Scan the entries below and report only how many lines contain "Nesbit".

(Beginning of Dataset)

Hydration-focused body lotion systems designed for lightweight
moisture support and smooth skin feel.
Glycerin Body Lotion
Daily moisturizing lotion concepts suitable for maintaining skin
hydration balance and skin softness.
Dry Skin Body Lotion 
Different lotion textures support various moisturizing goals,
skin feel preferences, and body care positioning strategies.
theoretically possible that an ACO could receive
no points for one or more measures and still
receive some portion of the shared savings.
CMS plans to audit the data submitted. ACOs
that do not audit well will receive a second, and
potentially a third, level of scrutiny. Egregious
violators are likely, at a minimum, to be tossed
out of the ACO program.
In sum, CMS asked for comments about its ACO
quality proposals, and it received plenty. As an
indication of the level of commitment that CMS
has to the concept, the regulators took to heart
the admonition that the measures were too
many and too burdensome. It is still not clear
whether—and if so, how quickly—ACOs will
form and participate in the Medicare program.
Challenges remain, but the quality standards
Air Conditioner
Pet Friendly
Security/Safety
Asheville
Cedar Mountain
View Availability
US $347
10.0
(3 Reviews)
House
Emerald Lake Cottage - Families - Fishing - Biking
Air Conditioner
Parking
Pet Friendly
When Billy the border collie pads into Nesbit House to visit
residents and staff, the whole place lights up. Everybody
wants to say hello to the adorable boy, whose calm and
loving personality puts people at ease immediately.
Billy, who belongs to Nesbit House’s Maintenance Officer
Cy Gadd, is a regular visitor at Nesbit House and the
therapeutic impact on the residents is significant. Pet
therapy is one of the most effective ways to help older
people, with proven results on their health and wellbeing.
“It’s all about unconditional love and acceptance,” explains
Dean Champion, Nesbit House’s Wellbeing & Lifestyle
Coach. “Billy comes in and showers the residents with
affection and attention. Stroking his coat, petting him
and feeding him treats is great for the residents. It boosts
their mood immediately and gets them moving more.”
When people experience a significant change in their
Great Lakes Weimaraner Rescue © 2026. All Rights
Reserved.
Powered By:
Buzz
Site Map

(End of Dataset)

[Task solution] 4